**Information provided**
· · · · · · ·

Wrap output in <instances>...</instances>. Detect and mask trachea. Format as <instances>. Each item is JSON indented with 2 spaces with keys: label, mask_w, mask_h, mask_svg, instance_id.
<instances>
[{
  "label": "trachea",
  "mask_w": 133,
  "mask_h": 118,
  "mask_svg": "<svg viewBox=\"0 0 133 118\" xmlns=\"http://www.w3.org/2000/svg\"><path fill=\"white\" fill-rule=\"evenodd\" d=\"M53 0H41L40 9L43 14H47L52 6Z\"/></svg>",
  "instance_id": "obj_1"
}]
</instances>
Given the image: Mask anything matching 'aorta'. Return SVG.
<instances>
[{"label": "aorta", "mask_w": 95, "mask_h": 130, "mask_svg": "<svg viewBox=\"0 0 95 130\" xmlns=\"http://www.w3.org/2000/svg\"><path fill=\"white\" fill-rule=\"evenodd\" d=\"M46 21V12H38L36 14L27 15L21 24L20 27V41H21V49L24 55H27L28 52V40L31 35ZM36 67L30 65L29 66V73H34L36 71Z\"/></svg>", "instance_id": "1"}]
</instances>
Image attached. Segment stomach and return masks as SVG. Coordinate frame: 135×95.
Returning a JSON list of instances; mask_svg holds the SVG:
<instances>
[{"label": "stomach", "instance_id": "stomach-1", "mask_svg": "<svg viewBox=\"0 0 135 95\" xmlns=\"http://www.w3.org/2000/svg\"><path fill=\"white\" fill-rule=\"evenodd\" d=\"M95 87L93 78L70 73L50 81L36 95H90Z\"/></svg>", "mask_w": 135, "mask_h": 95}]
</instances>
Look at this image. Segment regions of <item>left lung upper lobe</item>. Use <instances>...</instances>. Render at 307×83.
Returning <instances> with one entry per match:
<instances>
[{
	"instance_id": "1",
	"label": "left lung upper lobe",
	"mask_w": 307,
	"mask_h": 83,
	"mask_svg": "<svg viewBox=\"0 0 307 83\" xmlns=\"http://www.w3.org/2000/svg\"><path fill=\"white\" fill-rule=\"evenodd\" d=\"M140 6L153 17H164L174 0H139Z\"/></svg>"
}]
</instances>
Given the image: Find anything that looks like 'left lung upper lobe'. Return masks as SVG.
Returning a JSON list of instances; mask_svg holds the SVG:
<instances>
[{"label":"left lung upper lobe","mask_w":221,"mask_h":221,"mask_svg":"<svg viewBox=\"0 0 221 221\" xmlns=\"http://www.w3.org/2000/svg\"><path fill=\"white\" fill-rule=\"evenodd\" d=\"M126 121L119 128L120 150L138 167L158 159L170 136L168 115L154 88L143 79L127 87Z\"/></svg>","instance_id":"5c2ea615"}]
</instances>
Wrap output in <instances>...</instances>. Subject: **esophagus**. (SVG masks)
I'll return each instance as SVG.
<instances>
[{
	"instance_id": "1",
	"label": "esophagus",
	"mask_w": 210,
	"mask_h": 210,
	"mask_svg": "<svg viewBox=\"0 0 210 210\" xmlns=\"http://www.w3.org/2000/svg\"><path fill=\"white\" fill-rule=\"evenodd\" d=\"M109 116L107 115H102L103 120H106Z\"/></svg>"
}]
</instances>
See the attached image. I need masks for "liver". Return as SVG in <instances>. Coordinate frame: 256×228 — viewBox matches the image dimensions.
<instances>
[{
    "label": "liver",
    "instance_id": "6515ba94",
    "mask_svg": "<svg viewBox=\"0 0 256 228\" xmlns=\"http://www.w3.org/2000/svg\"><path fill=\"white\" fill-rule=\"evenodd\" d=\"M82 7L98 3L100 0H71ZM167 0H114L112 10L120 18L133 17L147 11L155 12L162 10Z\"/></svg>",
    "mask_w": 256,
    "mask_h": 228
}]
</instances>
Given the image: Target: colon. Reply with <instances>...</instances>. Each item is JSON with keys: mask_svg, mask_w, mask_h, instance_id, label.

· · · · · · ·

Copy out every one of the records above word for word, keeping each line as it stands.

Wrap output in <instances>...</instances>. Detect and mask trachea. Format as <instances>. Each item is JSON indented with 2 spaces with keys: label, mask_w, mask_h, mask_svg, instance_id.
<instances>
[{
  "label": "trachea",
  "mask_w": 133,
  "mask_h": 118,
  "mask_svg": "<svg viewBox=\"0 0 133 118\" xmlns=\"http://www.w3.org/2000/svg\"><path fill=\"white\" fill-rule=\"evenodd\" d=\"M53 0H41L40 9L43 14H47L52 6Z\"/></svg>",
  "instance_id": "obj_1"
}]
</instances>
Given the image: Mask anything matching 'aorta'. Return SVG.
<instances>
[{"label": "aorta", "mask_w": 95, "mask_h": 130, "mask_svg": "<svg viewBox=\"0 0 95 130\" xmlns=\"http://www.w3.org/2000/svg\"><path fill=\"white\" fill-rule=\"evenodd\" d=\"M46 21V12H38L36 14L27 15L21 24L20 27V41H21V49L24 55H27L28 52V40L31 35ZM36 67L30 65L29 66V73H34L36 71Z\"/></svg>", "instance_id": "1"}]
</instances>
Image attached. Segment stomach and return masks as SVG. Coordinate frame: 135×95.
Returning a JSON list of instances; mask_svg holds the SVG:
<instances>
[{"label": "stomach", "instance_id": "stomach-1", "mask_svg": "<svg viewBox=\"0 0 135 95\" xmlns=\"http://www.w3.org/2000/svg\"><path fill=\"white\" fill-rule=\"evenodd\" d=\"M95 87L93 78L70 73L50 81L36 95H90Z\"/></svg>", "mask_w": 135, "mask_h": 95}]
</instances>
Look at this image. Segment regions of <item>left lung upper lobe</item>. Use <instances>...</instances>. Render at 307×83.
Returning <instances> with one entry per match:
<instances>
[{
	"instance_id": "1",
	"label": "left lung upper lobe",
	"mask_w": 307,
	"mask_h": 83,
	"mask_svg": "<svg viewBox=\"0 0 307 83\" xmlns=\"http://www.w3.org/2000/svg\"><path fill=\"white\" fill-rule=\"evenodd\" d=\"M140 6L153 17H164L174 0H139Z\"/></svg>"
}]
</instances>
Given the image: Find anything that looks like 'left lung upper lobe'. Return masks as SVG.
Returning a JSON list of instances; mask_svg holds the SVG:
<instances>
[{"label":"left lung upper lobe","mask_w":221,"mask_h":221,"mask_svg":"<svg viewBox=\"0 0 221 221\" xmlns=\"http://www.w3.org/2000/svg\"><path fill=\"white\" fill-rule=\"evenodd\" d=\"M126 121L119 128L120 150L138 167L158 159L170 136L168 115L154 88L143 79L127 87Z\"/></svg>","instance_id":"5c2ea615"}]
</instances>
Wrap output in <instances>...</instances>. Subject: **esophagus**. (SVG masks)
I'll return each instance as SVG.
<instances>
[{
	"instance_id": "1",
	"label": "esophagus",
	"mask_w": 210,
	"mask_h": 210,
	"mask_svg": "<svg viewBox=\"0 0 210 210\" xmlns=\"http://www.w3.org/2000/svg\"><path fill=\"white\" fill-rule=\"evenodd\" d=\"M109 116L107 115H102L103 120H106Z\"/></svg>"
}]
</instances>
See the attached image. I need masks for "liver". Return as SVG in <instances>. Coordinate frame: 256×228 — viewBox matches the image dimensions.
<instances>
[{
    "label": "liver",
    "instance_id": "6515ba94",
    "mask_svg": "<svg viewBox=\"0 0 256 228\" xmlns=\"http://www.w3.org/2000/svg\"><path fill=\"white\" fill-rule=\"evenodd\" d=\"M82 7L98 3L100 0H71ZM167 0H114L112 10L120 18L133 17L147 11L155 12L162 10Z\"/></svg>",
    "mask_w": 256,
    "mask_h": 228
}]
</instances>
Given the image: Target: colon. Reply with <instances>...</instances>. Each item is JSON with keys: mask_svg, mask_w, mask_h, instance_id, label.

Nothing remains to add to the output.